— EXERCISES —
- a) Answer these questions from the passage on Isaac Levitan:
(i) To which suburb was the family forced to move in 1879?
(ii) Who painted the woman in the black dress in Autumn day. Sokolniki?
(iii) How much did Tretyakov pay for that painting in 1880?
- b) Which people are named in the passage on Isaac Levitan? List all of them.

In 1877, Isaac Levitan's works were first publicly exhibited and earned favorable recognition from the press. After Alexander Soloviev's assassination attempt on Alexander II, in May 1879, mass deportations of Jews from big cities of the Russian Empire forced the family to move to the suburb of Saltykovka, but in the fall officials responded to pressure from art devotees, and Levitan was allowed to return. During that year Levitan painted Осенний день. Сокольники (Autumn day. Sokolniki), which depicted a long path in a Moscow park. When Nikolay Chekhov saw the work he told Levitan the path needed someone walking on it, so Chekhov painted a woman in a black dress walking toward the viewer. This kind of collaboration between a genre painter such as Chekhov and a landscape painter such as Levitan was common in the school. In 1880 the famous philanthropist and art collector Pavel Mikhailovich Tretyakov bought the painting for 100 rubles. Tretyakov continued to purchase Levitan's works and eventually acquired 20 additional paintings (See also Tretyakov Gallery).

— RECORDS PROVIDED —
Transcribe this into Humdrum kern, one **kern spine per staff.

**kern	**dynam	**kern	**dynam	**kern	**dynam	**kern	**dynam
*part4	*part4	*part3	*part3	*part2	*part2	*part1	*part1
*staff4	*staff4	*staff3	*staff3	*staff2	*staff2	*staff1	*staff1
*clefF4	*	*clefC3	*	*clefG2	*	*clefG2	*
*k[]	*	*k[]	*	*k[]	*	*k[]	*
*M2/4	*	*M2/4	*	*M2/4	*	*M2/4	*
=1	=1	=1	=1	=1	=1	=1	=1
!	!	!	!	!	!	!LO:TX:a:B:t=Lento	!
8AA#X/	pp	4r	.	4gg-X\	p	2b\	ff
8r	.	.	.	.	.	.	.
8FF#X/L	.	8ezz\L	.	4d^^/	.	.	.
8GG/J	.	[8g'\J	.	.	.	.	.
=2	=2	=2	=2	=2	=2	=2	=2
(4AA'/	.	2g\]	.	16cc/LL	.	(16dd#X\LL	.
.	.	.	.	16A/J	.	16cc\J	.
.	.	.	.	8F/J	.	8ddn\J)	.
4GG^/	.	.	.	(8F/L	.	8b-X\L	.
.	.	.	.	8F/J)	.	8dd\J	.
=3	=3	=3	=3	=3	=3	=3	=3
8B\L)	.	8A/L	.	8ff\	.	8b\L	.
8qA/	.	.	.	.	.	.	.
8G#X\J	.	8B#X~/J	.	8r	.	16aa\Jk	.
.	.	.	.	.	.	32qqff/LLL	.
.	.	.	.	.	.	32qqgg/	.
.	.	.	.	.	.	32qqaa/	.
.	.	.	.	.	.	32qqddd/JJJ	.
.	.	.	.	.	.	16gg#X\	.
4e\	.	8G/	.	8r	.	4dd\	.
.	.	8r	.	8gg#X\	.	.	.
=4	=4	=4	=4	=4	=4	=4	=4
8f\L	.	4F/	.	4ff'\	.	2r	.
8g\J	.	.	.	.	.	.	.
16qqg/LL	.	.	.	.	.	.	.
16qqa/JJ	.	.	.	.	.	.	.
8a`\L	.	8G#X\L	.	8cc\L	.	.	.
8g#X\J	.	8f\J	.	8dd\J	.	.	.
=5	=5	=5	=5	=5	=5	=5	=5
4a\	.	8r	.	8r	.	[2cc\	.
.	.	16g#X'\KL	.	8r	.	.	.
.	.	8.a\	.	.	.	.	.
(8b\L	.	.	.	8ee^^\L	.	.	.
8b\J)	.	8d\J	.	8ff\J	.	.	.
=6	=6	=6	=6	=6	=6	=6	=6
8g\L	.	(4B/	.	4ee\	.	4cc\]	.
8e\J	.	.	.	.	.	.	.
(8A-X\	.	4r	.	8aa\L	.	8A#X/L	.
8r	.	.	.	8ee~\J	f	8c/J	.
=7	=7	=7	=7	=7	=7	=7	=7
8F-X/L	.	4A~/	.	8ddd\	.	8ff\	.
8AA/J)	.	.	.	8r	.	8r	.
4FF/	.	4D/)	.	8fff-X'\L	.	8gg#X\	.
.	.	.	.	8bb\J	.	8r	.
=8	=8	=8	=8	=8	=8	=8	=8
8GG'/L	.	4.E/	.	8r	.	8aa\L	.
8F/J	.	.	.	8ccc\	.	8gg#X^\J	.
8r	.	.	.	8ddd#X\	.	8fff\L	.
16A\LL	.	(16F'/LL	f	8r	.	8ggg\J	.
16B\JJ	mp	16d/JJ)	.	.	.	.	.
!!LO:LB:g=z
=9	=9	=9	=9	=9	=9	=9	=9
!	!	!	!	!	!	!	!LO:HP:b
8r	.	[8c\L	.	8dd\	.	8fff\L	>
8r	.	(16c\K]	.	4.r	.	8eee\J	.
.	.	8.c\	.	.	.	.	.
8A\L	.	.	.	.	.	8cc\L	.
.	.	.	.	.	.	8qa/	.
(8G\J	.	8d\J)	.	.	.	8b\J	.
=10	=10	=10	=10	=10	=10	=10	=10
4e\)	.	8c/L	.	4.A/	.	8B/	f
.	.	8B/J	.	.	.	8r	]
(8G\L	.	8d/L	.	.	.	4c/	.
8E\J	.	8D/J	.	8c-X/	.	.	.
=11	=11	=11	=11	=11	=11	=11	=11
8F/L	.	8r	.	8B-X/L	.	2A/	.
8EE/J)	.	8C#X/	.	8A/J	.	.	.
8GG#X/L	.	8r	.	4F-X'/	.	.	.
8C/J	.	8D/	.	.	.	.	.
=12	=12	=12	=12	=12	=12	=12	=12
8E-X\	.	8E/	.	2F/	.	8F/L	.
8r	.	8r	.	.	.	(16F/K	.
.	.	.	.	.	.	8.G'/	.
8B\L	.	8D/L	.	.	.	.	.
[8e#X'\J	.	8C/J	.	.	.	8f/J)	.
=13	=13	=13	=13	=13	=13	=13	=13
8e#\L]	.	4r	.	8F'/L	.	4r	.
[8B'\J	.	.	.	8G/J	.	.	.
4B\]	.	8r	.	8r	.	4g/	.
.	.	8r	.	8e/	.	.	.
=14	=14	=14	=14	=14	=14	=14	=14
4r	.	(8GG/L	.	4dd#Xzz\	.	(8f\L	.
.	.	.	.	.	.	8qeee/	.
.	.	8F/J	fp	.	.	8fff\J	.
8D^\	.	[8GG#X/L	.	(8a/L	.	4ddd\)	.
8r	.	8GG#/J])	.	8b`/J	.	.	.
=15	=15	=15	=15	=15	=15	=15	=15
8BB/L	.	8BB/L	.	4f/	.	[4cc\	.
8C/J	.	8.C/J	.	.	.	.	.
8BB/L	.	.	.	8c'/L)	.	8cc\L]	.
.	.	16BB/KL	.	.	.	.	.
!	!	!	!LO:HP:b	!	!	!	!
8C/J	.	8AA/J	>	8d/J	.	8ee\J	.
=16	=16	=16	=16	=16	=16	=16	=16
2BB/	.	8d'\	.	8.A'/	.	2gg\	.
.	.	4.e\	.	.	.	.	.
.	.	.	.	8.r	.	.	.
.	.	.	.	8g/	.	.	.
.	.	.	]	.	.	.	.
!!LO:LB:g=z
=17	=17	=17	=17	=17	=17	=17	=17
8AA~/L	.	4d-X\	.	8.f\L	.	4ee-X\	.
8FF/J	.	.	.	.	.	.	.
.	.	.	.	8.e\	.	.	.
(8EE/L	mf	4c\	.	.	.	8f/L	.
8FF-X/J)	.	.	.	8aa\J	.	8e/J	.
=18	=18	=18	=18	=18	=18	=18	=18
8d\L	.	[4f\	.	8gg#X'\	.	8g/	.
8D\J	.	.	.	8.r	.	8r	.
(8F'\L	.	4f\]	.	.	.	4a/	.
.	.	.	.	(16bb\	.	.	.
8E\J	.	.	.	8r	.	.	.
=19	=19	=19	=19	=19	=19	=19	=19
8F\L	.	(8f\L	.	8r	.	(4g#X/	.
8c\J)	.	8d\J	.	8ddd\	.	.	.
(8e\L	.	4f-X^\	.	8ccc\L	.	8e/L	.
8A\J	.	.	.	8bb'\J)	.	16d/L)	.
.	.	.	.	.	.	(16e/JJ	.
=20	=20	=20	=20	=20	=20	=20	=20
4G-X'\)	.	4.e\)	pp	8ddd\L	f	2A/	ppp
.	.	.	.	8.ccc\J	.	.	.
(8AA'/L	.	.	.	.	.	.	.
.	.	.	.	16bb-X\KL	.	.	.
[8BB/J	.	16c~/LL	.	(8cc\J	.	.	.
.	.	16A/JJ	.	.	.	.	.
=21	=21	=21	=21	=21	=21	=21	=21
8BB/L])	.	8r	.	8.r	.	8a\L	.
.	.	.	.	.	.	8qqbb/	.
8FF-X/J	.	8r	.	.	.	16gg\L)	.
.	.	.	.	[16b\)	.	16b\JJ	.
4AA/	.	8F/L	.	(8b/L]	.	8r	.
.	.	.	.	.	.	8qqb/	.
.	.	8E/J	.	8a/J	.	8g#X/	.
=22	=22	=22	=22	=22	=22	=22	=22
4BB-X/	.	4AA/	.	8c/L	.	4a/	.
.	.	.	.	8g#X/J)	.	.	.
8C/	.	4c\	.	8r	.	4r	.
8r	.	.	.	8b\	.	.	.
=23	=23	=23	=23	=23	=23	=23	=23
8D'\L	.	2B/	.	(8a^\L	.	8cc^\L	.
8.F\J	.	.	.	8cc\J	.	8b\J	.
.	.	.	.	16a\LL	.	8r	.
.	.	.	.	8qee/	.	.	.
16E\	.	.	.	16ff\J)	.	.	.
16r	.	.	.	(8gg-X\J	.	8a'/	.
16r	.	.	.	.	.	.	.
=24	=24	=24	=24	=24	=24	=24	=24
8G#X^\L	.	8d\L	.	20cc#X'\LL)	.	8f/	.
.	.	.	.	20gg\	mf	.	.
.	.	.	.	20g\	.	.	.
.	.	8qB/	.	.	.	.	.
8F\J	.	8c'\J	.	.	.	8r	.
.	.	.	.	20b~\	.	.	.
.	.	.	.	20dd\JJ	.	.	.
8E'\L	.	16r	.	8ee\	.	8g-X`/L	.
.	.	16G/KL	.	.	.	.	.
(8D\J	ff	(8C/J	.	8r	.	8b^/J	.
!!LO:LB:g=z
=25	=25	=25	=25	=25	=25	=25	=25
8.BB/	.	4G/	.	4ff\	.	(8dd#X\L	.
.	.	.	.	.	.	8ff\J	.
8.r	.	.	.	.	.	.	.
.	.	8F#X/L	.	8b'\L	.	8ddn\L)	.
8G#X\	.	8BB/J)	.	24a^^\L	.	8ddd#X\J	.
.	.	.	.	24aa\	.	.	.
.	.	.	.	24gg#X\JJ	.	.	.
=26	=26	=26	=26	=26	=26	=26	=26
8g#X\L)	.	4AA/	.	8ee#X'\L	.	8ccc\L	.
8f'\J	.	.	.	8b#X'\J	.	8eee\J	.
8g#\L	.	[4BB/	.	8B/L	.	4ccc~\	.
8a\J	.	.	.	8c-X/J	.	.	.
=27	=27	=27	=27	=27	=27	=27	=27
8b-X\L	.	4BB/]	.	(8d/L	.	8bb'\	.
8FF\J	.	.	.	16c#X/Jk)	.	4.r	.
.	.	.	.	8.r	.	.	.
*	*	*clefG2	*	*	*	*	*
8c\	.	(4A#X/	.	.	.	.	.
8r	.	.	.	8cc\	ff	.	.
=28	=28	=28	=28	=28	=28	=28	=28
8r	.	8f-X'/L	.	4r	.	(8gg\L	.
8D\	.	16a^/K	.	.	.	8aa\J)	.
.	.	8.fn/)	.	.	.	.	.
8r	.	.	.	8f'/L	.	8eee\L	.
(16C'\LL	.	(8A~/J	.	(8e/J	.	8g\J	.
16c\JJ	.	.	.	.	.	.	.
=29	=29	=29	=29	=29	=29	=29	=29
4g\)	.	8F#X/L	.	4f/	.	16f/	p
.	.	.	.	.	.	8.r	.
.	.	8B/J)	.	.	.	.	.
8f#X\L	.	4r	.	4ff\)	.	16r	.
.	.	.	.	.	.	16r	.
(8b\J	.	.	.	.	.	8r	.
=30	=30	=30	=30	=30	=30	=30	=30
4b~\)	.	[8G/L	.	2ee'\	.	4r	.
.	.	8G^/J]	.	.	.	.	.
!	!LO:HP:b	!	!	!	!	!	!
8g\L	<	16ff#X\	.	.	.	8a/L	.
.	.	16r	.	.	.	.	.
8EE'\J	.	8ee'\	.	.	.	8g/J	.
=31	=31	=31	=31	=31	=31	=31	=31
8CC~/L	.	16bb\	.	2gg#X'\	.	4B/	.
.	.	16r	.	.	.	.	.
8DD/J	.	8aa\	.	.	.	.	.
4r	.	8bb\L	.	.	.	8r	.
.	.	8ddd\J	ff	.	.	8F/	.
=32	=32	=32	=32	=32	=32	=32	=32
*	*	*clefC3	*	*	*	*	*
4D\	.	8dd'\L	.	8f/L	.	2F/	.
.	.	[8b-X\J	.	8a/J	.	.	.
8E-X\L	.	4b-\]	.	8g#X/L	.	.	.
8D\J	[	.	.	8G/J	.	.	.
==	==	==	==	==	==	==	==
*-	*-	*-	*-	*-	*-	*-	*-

— RESPONSES FOR EACH TASK —
- a)
(i) Saltykovka
(ii) Nikolay Chekhov
(iii) 100 rubles

- b)
Isaac Levitan
Alexander Soloviev
Alexander II
Nikolay Chekhov
Pavel Mikhailovich Tretyakov